Tricia Pereira: I am still quite disappointed that we are having conversations separating the NHS and social care. The experiences of black and minority ethnic staff are the same, no matter what part of the sector they work in. The systemic racism and inequalities are exactly the same. The difference, as I have said previously, is that the visibility, the value and the parity is not there for social care as it is in the NHS. When you talk about leadership and aspiration, there are very few visible senior leaders in social care, even less so perhaps than in the NHS. For people who are aspiring, if the visibility is not there, they feel that perhaps they would not belong in those particular roles. If the systems are not there, but there are barriers or challenges for you to progress into certain roles, that is what we need to address and tackle.

What people say to us is that there is a whole lack of understanding; there is lack of support and recognition of their role and the work that they are doing within organisations. There is the fact that, even if they are progressing and undertake specific training to become an aspirational leader or a future leader, they might need to leave the organisation and work elsewhere because they are not recognised in the organisation they are in. I can imagine that that is exactly the same in the NHS, whatever health trust they work in.

I would like the conversation to be broader. If you are focusing on the NHS, expand it to us in social care. We want to be included, and we want parity. We want to be the same.

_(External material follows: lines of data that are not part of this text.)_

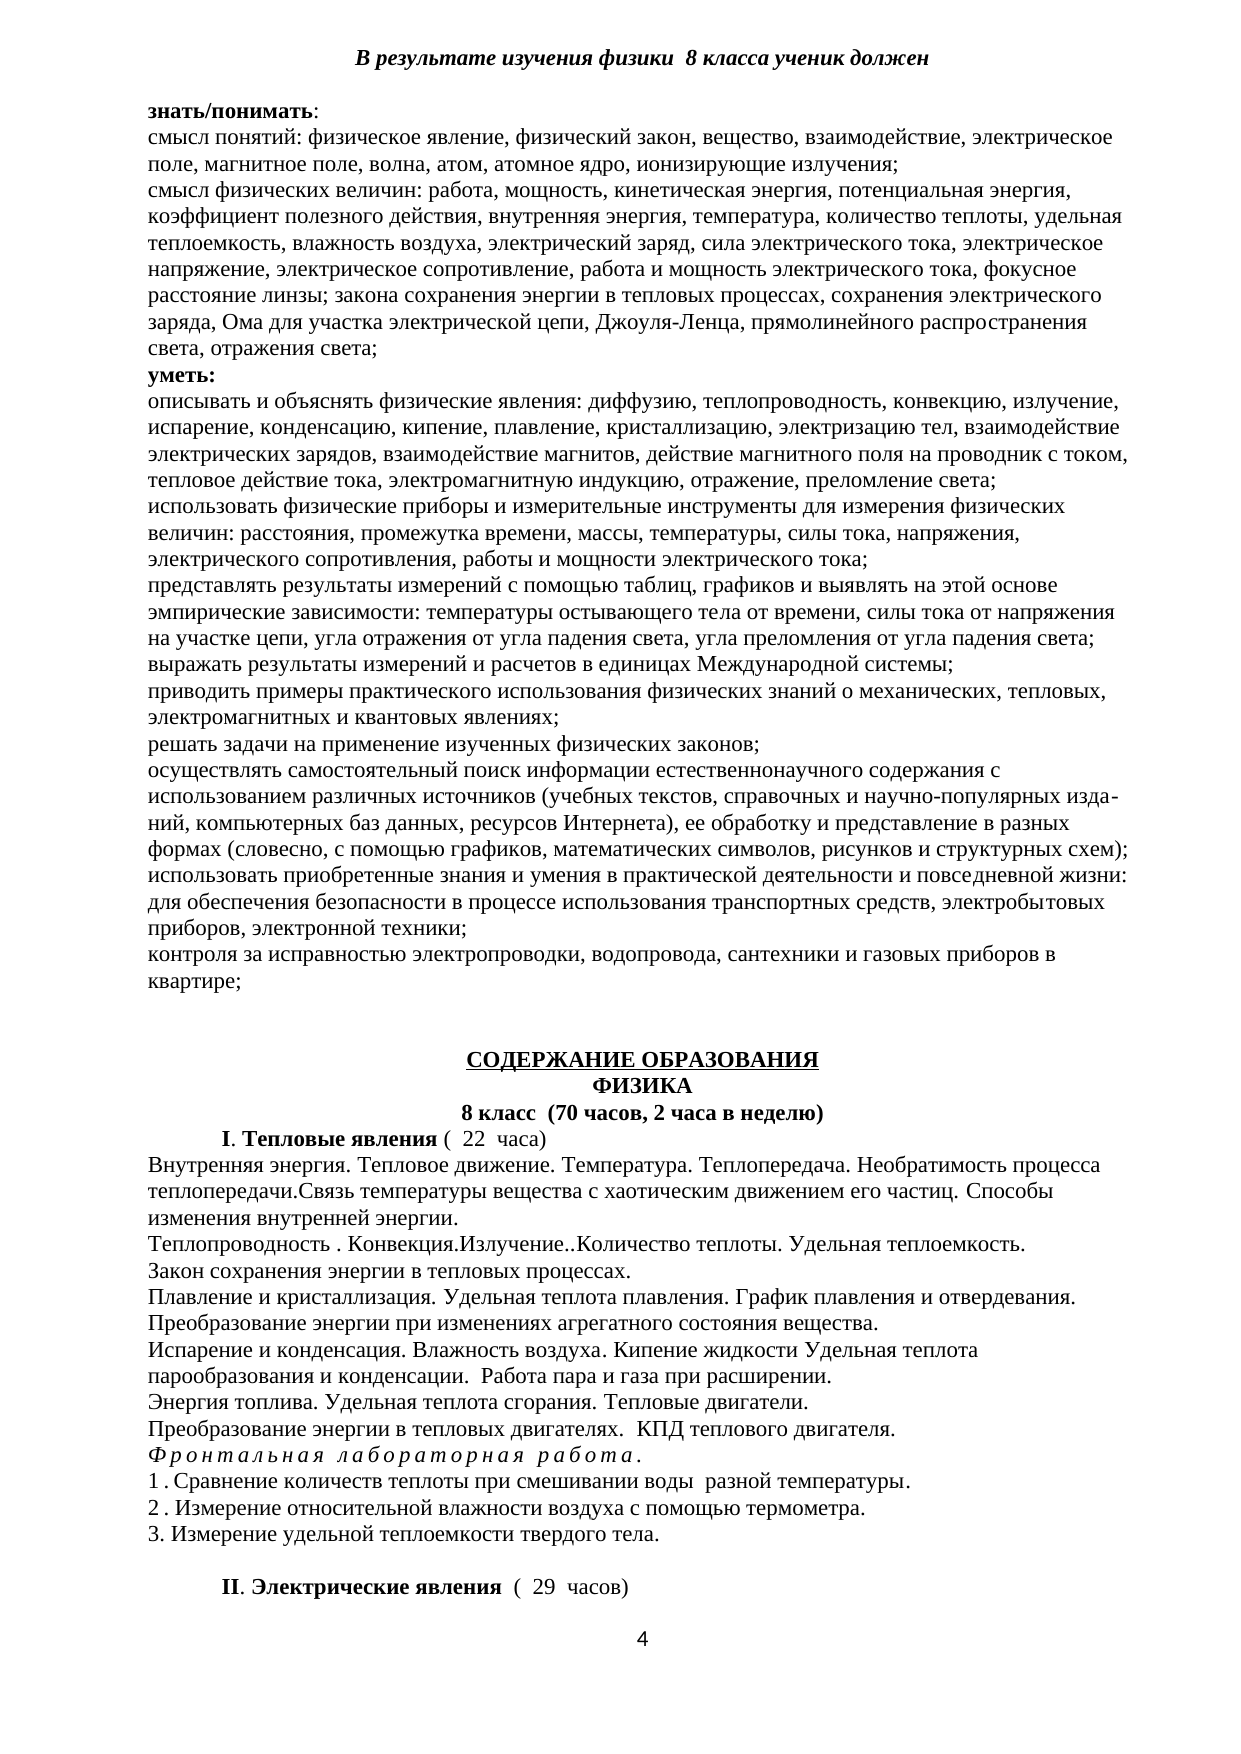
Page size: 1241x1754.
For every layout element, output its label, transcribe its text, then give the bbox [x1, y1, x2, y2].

text I. Тепловые явления ( 22 часа) [148, 1125, 1137, 1151]
text контроля за исправностью электропроводки, водопровода, сантехники и газовых приборов в квартире; [148, 940, 1137, 993]
text осуществлять самостоятельный поиск информации естественнонаучного содержания с использованием различных источников (учебных текстов, справочных и научно-популярных изданий, компьютерных баз данных, ресурсов Интернета), ее обработку и представление в разных формах (словесно, с помощью графиков, математических символов, рисунков и структурных схем); [148, 756, 1137, 861]
text использовать приобретенные знания и умения в практической деятельности и повседневной жизни: [148, 861, 1137, 888]
text Плавление и кристаллизация. Удельная теплота плавления. График плавления и отвердевания. [148, 1283, 1137, 1309]
text Теплопроводность . Конвекция.Излучение..Количество теплоты. Удельная теплоемкость. [148, 1230, 1137, 1257]
text содержание образования [148, 1046, 1137, 1072]
text 8 класс (70 часов, 2 часа в неделю) [148, 1098, 1137, 1125]
text описывать и объяснять физические явления: диффузию, теплопроводность, конвекцию, излучение, испарение, конденсацию, кипение, плавление, кристаллизацию, электризацию тел, взаимодействие электрических зарядов, взаимодействие магнитов, действие магнитного поля на проводник с током, тепловое действие тока, электромагнитную индукцию, отражение, преломление света; [148, 387, 1137, 492]
text Закон сохранения энергии в тепловых процессах. [148, 1257, 1137, 1283]
text Испарение и конденсация. Влажность воздуха. Кипение жидкости Удельная теплота парообразования и конденсации. Работа пара и газа при расширении. [148, 1336, 1137, 1388]
text 3. Измерение удельной теплоемкости твердого тела. [148, 1520, 1137, 1547]
text Преобразование энергии в тепловых двигателях. КПД теплового двигателя. [148, 1415, 1137, 1441]
text приводить примеры практического использования физических знаний о механических, тепловых, электромагнитных и квантовых явлениях; [148, 677, 1137, 729]
text решать задачи на применение изученных физических законов; [148, 729, 1137, 756]
text Фронтальная лабораторная работа. [148, 1441, 1137, 1467]
text выражать результаты измерений и расчетов в единицах Международной системы; [148, 651, 1137, 677]
text для обеспечения безопасности в процессе использования транспортных средств, электробытовых приборов, электронной техники; [148, 888, 1137, 940]
text 2. Измерение относительной влажности воздуха с помощью термометра. [148, 1494, 1137, 1520]
text 1.Сравнение количеств теплоты при смешивании воды разной температуры. [148, 1467, 1137, 1494]
text использовать физические приборы и измерительные инструменты для измерения физических величин: расстояния, промежутка времени, массы, температуры, силы тока, напряжения, электрического сопротивления, работы и мощности электрического тока; [148, 492, 1137, 571]
text уметь: [148, 361, 1137, 387]
text Внутренняя энергия. Тепловое движение. Температура. Теплопередача. Необратимость процесса теплопередачи.Связь температуры вещества с хаотическим движением его частиц. Способы изменения внутренней энергии. [148, 1151, 1137, 1230]
text смысл физических величин: работа, мощность, кинетическая энергия, потенциальная энергия, коэффициент полезного действия, внутренняя энергия, температура, количество теплоты, удельная теплоемкость, влажность воздуха, электрический заряд, сила электрического тока, электрическое напряжение, электрическое сопротивление, работа и мощность электрического тока, фокусное расстояние линзы; закона сохранения энергии в тепловых процессах, сохранения электрического заряда, Ома для участка электрической цепи, Джоуля-Ленца, прямолинейного распространения света, отражения света; [148, 176, 1137, 361]
text В результате изучения физики 8 класса ученик должен [148, 44, 1137, 71]
text Преобразование энергии при изменениях агрегатного состояния вещества. [148, 1309, 1137, 1336]
text представлять результаты измерений с помощью таблиц, графиков и выявлять на этой основе эмпирические зависимости: температуры остывающего тела от времени, силы тока от напряжения на участке цепи, угла отражения от угла падения света, угла преломления от угла падения света; [148, 571, 1137, 651]
text II. Электрические явления ( 29 часов) [148, 1573, 1137, 1599]
text знать/понимать: [148, 97, 1137, 123]
text ФИЗИКА [148, 1072, 1137, 1098]
text смысл понятий: физическое явление, физический закон, вещество, взаимодействие, электрическое поле, магнитное поле, волна, атом, атомное ядро, ионизирующие излучения; [148, 123, 1137, 176]
text Энергия топлива. Удельная теплота сгорания. Тепловые двигатели. [148, 1388, 1137, 1415]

Q177       Paul Bristow: Reflecting on that, what I specifically heard there was that the NHS and the social care system itself is not more discriminatory than the rest of society, but the very nature of the health and care elements perhaps exemplify some of the problems. [Inaudible]

Lord Adebowale: I am sorry, I didn’t hear that.

Q178       Chair: Could we have a final comment from you on that, Victor? The argument is that it is not a special issue in the NHS, but because the NHS is such a large chunk of society, it exemplifies broader societal problems. Is that broadly something you would agree with?

Lord Adebowale: Not really. I would agree with the first partthat it reflects broader societal problems. The fact of the matter is that, if two-thirds of the disproportionate deaths have been BAME as a direct result of Covid, that is not the same as in any other industry in society. If you are statistically less likely to get a senior role in the healthcare profession in the NHS than you would in other professions, that is something about the NHS. In London, 50% of nurses are BAME. There are very few industries where 20% of the workforce are black and minority ethnic. We actually rely on them. The discrimination mitigates against the effective use of 20% and an effective partnership with 20% of the workforce.

As we move into the new challenges of population health and system leadership, we have to test every piece of strategy, legislation and structure against this. Are we leading all the people all the time? Are we reversing the inverse care law? That is specific to the NHS and social care system. If we do not, it costs everybody. It is not just black people or poor communities. We all pay the price. That places the NHS in a very special position, even though because it is 1.5 million, and 1 million in the social care system, by definition it reflects some of the challenges in society at large. It is a systemic challenge, but I do not wish to get into the systemic causes of societal challenges at this stage. It is critical that we hold NHS and social care leaders to account for the cultures they create.

Chair: Thank you. That is a very powerful point to end on. We could obviously talk about this a lot more. Indeed, we have been talking about it in a number of different sessions that we have had on the pandemic and on other issues.

This has been a very thoughtful session. Both our sessions today in different ways have focused on the issue of leadership and the importance of leadership. I particularly thank our second set of panellists, Lord Adebowale, Shilpa Ross and Tricia Pereira. We are incredibly grateful to you for all the time you have given us this morning, when everyone is so busy. We wish you every success in your continuing roles. That concludes this morning’s session.